First we need to import used libraries:

In [None]:
import gym, itertools, numpy as np, pandas as pd, random

Rule as a class

In [None]:
class rules:
    _id = 0

    def __init__(self,geno=[],fitness=0):
        self.id = rules._id
        rules._id += 1
        self.geno = geno
        self.fitness = fitness


    def update_geno(self,geno):
        
        self.geno = geno


    def random_initiation(self):
        if self.geno == []:
            hidden = np.random.normal(size=(4,10))
            output = np.random.normal(size=(10,2))
            self.geno = [hidden,output]

    def update_fitness(self,new_fitness):
        self.fitness = new_fitness

    def reproduce(self, other, method='uniform'):
        hidden = np.zeros_like(self.geno[0])
        output = np.zeros_like(self.geno[1])
        if method == 'uniform':
            for i in range(len(self.geno[0])):
                for j in range(len(self.geno[0][0])):
                        hidden[i][j] = self.geno[0][i][j] if np.random.random() > 0.5 else other.geno[0][i][j]
            
            for i in range(len(self.geno[1])):
                for j in range(len(self.geno[1][0])):
                        output[i][j] = self.geno[1][i][j] if np.random.random() > 0.5 else other.geno[1][i][j]

        child = rules()
        child.update_geno([hidden,output])

        return child   

    def mutate(self,p=0.5):
        hidden = np.zeros_like(self.geno[0])
        output = np.zeros_like(self.geno[1])
        for i in range(len(self.geno[0])):
            for j in range(len(self.geno[0][0])):
                    hidden[i][j] = self.geno[0][i][j] + np.random.normal(scale=0.1) if np.random.random() < p else self.geno[0][i][j]
            
        for i in range(len(self.geno[1])):
            for j in range(len(self.geno[1][0])):
                    output[i][j] = self.geno[1][i][j] + np.random.normal(scale=0.1) if np.random.random() < p  else self.geno[1][i][j]

        child = rules()
        child.update_geno([hidden, output])
        child.update_fitness(0)
        return child

Create list containing rulesets which map every combinations of 5 neighbours bits to randomly chosen 0 or 1:

In [None]:
def generate_ruleset(size):
    ruleset = []

    for _ in range(0,size):
        rule = rules()
        rule.random_initiation()
        ruleset.append(rule)

    return ruleset

We define function action to behave accordingly to previously generated ruleset:

In [None]:

def action(observation, rule):
    hidden = np.matmul(observation,rule.geno[0])
    activation = np.maximum(hidden,0)
    output = np.matmul(activation, rule.geno[1])

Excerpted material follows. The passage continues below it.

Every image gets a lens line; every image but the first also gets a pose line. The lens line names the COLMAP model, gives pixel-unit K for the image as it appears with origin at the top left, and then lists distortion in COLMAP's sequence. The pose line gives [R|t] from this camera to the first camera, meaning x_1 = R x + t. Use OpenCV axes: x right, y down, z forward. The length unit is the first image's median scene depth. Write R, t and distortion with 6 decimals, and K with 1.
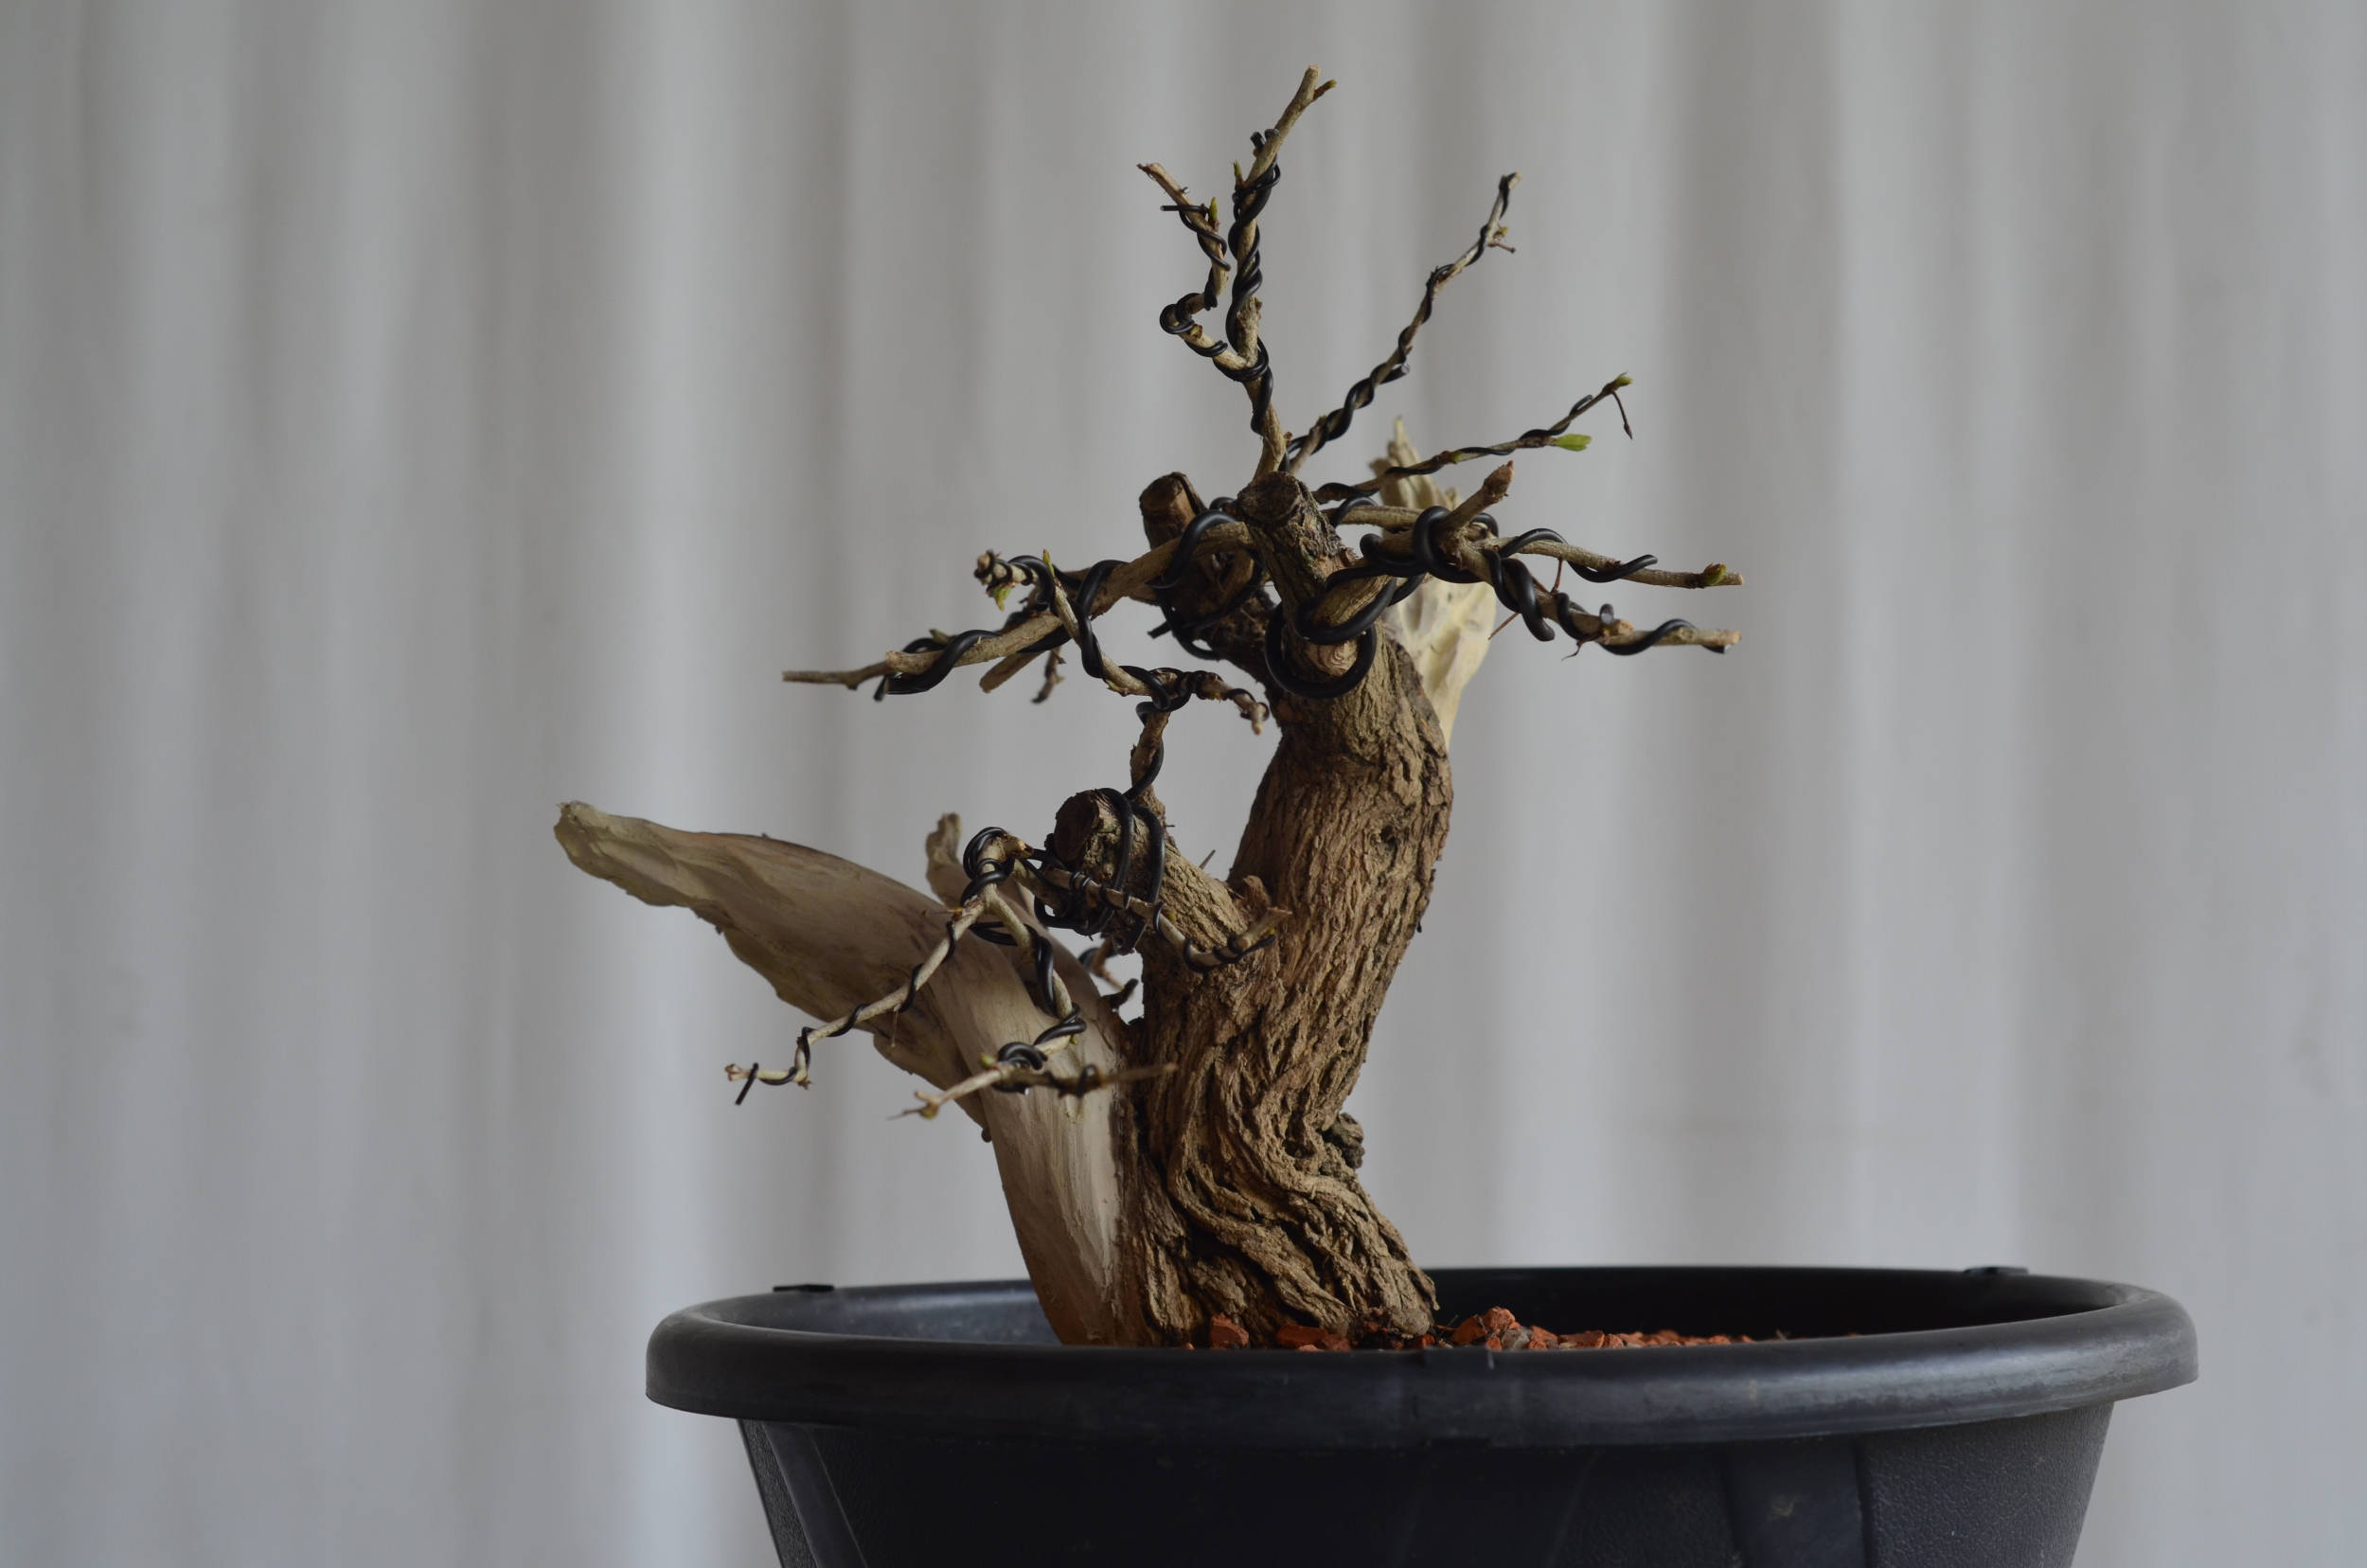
lens RADIAL K [[5181.3, 0, 1187.5], [0, 5181.3, 736.6], [0, 0, 1]] dist [-0.027385, -0.094062]
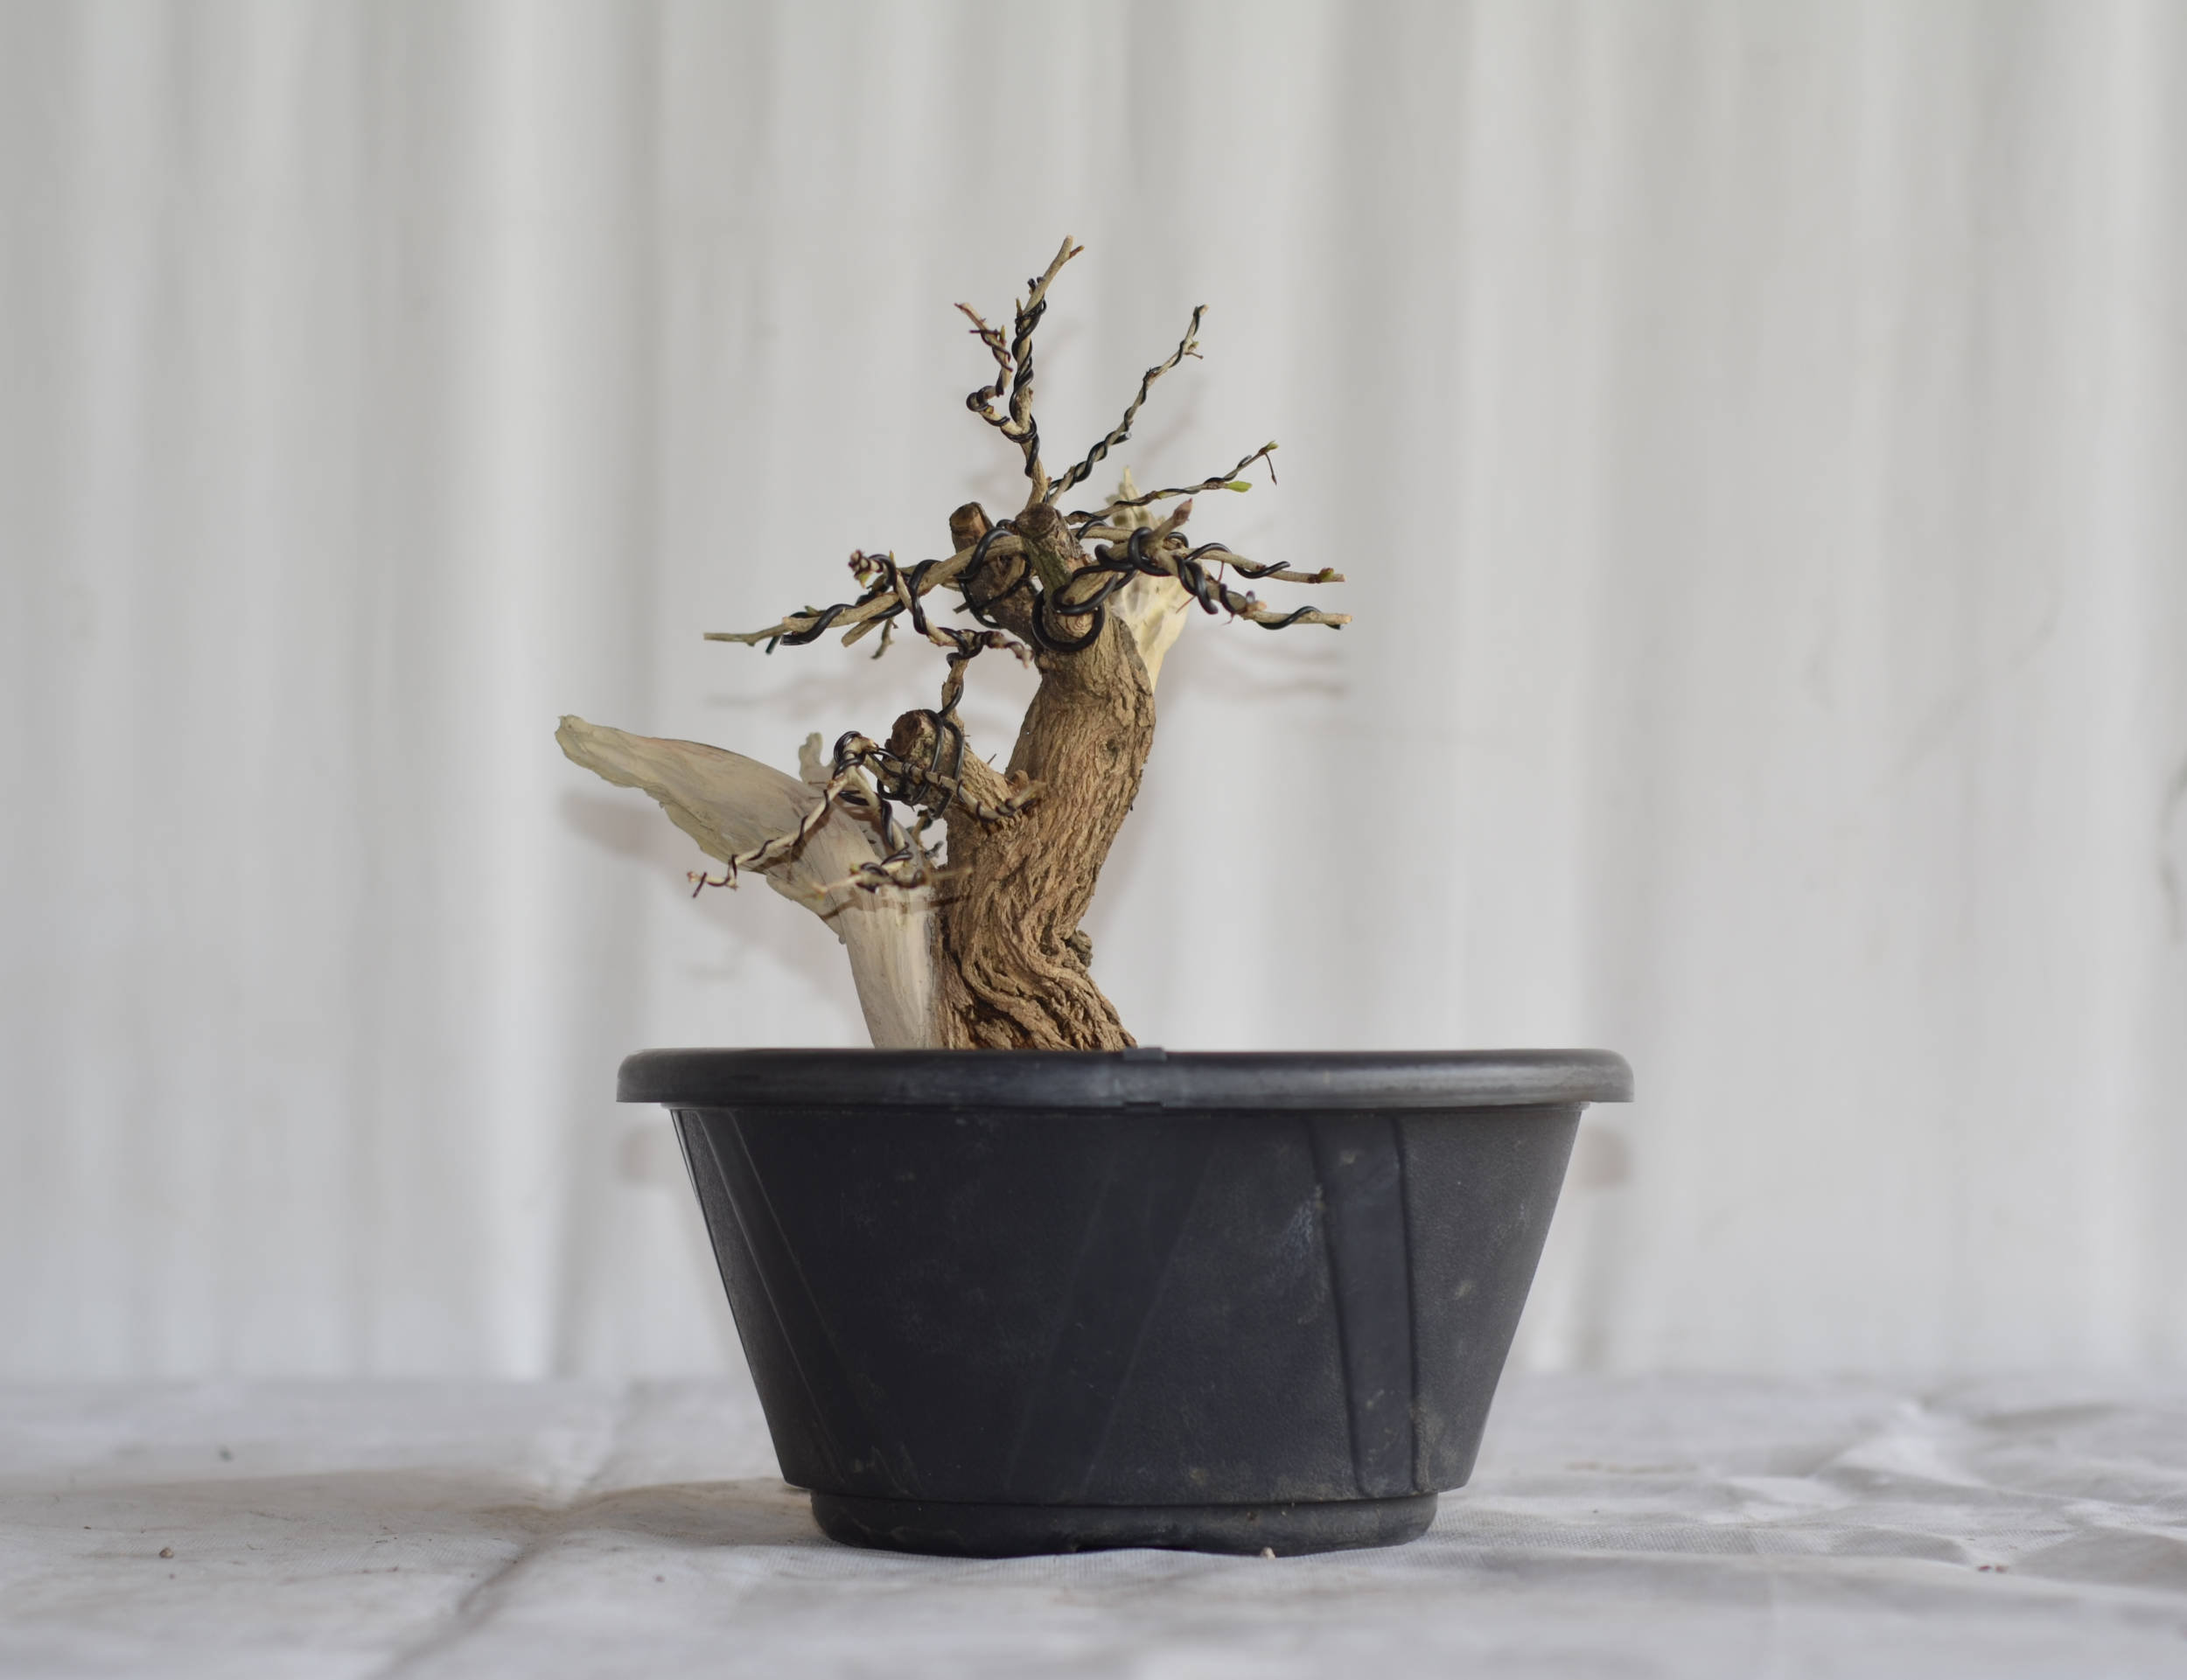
lens RADIAL K [[5885.3, 0, 1093.5], [0, 5885.3, 840.0], [0, 0, 1]] dist [-0.060427, -0.102453]
pose [[0.999540, 0.015530, 0.026048, -0.010786], [-0.015709, 0.999854, 0.006663, 0.035830], [-0.025941, -0.007069, 0.999638, -0.721554]]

    return np.argmax(output)

Selecting candidates for reproduction or mutation using fitness proportionate selection

In [None]:
def select_one(ruleset):
    total_fitness =  sum([rule.fitness for rule in ruleset])
    selection_probs = [rule.fitness/total_fitness for rule in ruleset]
    return np.random.choice(ruleset, p=selection_probs)

def select_parents(ruleset):
    total_fitness =  sum([rule.fitness for rule in ruleset])
    selection_probs = [rule.fitness/total_fitness for rule in ruleset]
    return np.random.choice(ruleset, size=2, replace=False, p=selection_probs)

In [None]:
def evovle(ruleset, p_n, p_crossover):
    m = len(ruleset)
    n = round(p_n * m)
    num_children_needed = round(n * p_crossover)
    num_mutation_needed = n - num_children_needed
    sorted_ruleset = sorted(ruleset, key=lambda x: x.fitness, reverse = True)
    crossover_without_mutation = sorted_ruleset[:m-n]
    crossover_with_mutation = []
    offspring = []

    for i in range(num_children_needed):
        p1, p2 = select_parents(sorted_ruleset)
        offspring.append(p1.reproduce(p2))
    
    for j in range(num_mutation_needed):
        candidate = select_one(sorted_ruleset)
        crossover_with_mutation.append(candidate.mutate())

    return crossover_without_mutation + offspring + crossover_with_mutation
    



Prepare the environment and generate a given number of rulesets:

In [None]:
env = gym.make("CartPole-v1", render_mode="human")
env = gym.wrappers.TimeLimit(env,200)
observation, info= env.reset()
list_to_return = []

ruleset = generate_ruleset(100)

Running for 8 generations

In [None]:
import pygame

gen = 10

scoreboard = pd.DataFrame()
for i in range(gen):

    for rule in ruleset:
        score = 0
        maxscore = 0

        for episode in range(1000):
            observation, reward, terminated, truncated, info = env.step(action(observation, rule))
            score += reward
            
            if terminated or truncated:
                observation, info = env.reset()
                if score > maxscore:
                    maxscore = score 
                score = 0
                
        rule.update_fitness(int(maxscore))

    ranked_ruleset = sorted(ruleset, key=lambda x: x.fitness, reverse = True)

    score_list = [r.fitness for r in ranked_ruleset]
    id_list = [r.id for r in ranked_ruleset]

    df = pd.DataFrame({'ID': id_list,'Fitness': score_list})
    # df = df.astype(str)
    df.to_csv(f'results_generation_{i}.csv', index=False, header=False, sep=",")

    scoreboard[f'Generation_{i}'] = score_list

    ruleset = evovle(ranked_ruleset, 0.8, 0.8)

scoreboard.to_csv(f'scores_after_{i}_generations.csv', index=False, header=False)

env.close()